Monday, 21 March 2011

grim films

When grim things keep happening around the globe (Japan, Libya and Middle East), a nice slice of escapism is occasionally in order… So I can recommend a couple of quite contrasted but gruesome and compelling movies. One is a small-scale B movie in B&W from 1957, which I'd seen only in a very poor print back in the early Sixties, and was glad to view again in its recent dvd reissue.
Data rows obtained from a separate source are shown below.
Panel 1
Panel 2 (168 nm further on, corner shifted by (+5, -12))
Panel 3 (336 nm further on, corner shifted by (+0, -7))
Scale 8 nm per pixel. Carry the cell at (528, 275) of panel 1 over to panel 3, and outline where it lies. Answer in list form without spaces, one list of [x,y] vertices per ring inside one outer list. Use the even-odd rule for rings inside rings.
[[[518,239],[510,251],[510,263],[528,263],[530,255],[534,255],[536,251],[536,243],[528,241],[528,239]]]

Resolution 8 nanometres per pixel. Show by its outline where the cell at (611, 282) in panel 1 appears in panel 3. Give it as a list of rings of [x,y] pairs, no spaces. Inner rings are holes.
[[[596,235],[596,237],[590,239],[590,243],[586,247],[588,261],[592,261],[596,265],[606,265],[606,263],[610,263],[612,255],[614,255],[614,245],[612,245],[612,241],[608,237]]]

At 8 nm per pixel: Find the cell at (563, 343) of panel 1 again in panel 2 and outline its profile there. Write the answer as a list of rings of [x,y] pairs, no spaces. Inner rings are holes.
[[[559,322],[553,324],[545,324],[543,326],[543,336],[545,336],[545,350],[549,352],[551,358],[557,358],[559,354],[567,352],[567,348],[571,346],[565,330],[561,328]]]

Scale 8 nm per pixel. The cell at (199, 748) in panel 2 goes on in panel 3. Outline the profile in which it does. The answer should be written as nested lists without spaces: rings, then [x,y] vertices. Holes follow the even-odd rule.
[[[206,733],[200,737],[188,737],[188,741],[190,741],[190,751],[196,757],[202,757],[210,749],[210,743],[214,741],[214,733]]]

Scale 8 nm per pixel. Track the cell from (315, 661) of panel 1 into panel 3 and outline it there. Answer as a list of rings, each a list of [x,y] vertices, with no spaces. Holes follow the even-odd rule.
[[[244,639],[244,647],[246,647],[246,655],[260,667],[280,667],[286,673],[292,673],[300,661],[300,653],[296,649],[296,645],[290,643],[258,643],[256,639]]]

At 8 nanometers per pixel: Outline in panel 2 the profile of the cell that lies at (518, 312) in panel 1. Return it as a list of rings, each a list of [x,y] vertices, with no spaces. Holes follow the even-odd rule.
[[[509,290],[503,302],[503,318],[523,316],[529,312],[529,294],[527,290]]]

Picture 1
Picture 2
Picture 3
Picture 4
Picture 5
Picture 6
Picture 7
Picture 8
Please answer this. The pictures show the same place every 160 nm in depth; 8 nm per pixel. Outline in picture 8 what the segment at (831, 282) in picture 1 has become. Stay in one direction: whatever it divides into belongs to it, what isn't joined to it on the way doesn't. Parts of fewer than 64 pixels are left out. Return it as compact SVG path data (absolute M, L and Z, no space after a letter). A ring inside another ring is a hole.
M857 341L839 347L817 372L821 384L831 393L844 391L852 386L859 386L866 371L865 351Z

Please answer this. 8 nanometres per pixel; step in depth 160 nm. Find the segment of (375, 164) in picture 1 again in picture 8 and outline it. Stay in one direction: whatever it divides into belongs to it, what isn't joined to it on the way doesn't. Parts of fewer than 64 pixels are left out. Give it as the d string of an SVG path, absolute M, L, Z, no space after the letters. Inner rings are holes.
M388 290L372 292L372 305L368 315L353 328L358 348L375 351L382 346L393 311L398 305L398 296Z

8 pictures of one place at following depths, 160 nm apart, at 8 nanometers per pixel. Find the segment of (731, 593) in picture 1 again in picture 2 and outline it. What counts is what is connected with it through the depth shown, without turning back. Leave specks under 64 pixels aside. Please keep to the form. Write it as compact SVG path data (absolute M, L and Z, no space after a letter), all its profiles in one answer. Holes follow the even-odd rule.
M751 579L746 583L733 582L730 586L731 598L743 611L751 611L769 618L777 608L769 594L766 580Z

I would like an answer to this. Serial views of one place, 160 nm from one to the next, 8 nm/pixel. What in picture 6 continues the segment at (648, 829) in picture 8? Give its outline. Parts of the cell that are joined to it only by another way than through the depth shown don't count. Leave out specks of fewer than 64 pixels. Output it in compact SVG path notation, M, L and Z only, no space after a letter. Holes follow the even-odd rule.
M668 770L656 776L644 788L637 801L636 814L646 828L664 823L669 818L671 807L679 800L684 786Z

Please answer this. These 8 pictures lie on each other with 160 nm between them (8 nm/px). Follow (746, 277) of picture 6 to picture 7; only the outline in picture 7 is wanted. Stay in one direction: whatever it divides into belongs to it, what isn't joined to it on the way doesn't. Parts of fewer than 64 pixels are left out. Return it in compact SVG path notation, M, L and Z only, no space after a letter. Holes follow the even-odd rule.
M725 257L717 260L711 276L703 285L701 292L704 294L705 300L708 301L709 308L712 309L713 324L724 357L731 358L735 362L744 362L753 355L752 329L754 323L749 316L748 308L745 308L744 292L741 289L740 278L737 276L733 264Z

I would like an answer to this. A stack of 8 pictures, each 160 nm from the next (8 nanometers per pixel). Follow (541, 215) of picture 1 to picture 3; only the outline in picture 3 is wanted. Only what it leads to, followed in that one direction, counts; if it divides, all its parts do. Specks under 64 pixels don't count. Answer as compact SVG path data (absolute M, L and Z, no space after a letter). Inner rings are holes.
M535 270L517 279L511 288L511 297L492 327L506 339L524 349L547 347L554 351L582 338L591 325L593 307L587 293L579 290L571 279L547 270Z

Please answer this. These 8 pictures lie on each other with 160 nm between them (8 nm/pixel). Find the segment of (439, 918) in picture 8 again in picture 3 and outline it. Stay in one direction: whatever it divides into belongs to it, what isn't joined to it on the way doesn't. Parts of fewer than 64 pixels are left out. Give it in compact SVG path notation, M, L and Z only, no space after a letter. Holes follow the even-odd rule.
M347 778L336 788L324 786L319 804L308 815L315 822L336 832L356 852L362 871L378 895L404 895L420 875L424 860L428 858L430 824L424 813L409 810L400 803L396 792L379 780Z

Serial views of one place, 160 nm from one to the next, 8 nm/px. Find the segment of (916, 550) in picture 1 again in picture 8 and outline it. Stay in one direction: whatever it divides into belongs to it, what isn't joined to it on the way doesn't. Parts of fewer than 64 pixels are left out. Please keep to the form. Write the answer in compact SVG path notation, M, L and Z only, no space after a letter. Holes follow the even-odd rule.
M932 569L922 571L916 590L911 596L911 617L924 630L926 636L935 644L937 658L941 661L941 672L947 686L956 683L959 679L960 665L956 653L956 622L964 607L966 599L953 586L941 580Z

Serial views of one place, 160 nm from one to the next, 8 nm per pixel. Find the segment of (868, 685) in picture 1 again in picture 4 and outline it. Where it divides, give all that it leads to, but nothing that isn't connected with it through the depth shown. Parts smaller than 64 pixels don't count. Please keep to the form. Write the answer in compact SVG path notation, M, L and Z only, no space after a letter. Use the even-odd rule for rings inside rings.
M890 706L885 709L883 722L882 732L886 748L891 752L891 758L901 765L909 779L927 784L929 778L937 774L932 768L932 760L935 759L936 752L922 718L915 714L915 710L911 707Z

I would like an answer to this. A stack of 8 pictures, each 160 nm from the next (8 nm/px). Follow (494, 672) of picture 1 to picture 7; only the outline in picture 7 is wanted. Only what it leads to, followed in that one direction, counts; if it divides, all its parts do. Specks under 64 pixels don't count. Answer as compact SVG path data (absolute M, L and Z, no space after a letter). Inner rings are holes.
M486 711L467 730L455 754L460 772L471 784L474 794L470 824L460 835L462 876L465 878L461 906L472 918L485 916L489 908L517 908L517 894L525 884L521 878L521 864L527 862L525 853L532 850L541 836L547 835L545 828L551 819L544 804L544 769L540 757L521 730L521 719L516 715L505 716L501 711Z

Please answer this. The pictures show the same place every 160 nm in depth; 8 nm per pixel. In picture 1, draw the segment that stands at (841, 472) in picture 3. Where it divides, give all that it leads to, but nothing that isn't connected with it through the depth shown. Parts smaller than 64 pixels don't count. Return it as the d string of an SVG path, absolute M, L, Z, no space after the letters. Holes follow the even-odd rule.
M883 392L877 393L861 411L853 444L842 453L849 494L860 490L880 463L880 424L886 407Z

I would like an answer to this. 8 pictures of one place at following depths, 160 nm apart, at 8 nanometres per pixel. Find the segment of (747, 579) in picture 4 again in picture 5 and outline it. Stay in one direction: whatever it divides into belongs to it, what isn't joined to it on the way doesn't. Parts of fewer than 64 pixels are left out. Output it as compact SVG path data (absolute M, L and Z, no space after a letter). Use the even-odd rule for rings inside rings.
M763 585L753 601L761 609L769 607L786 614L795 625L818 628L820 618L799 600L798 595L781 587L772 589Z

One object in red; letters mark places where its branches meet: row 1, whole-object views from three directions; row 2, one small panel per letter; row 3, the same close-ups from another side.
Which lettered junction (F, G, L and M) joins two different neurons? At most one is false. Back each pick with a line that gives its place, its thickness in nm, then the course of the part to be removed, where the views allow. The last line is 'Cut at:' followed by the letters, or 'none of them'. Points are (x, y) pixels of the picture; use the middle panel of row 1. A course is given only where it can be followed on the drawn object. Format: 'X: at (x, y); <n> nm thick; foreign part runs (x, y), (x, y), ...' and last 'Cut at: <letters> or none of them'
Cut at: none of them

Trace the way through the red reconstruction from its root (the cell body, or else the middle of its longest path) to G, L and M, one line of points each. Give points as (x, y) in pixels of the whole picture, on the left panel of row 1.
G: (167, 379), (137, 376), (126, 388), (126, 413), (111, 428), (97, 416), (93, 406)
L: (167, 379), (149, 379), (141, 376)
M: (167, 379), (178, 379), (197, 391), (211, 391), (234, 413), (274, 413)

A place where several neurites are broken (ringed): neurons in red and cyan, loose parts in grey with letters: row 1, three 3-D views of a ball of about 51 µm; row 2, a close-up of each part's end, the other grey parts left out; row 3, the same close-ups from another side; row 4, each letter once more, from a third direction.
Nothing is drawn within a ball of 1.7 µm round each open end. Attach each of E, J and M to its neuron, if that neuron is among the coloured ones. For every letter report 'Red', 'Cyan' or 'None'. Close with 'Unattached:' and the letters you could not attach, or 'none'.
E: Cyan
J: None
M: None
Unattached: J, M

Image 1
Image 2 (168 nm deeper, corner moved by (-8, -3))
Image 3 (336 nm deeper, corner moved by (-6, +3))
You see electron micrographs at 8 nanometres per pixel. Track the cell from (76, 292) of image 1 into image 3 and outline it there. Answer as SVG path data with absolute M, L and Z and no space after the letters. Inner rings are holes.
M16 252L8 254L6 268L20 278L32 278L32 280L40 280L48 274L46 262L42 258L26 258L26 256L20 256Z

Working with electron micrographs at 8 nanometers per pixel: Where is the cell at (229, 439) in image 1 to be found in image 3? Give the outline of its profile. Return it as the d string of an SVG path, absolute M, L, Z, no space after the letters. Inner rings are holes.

The other's a much longer, more complex and glossy colour production from 2008 which I'd avoided on its original release, feeling one should resist the extensive hype. What they have in common, other than their being based on goodish prose narratives (in English and Swedish respectively), is style, pace, fine cinematography, gripping twists and turns within the melodramatic yet just credible storylines, plus completely convincing and committed acting. Titles of these gems, half a century apart, but seeming so timeless in their effective portrayals of lurking horror? Night Of The Demon, directed by the undervalued Hollywood Jacques Tourneur, from M.R. James's story 'Casting The Runes', and The Girl With The Dragon Tattoo (from the late Stieg Larsson's novel). If you haven't seen them, don't miss!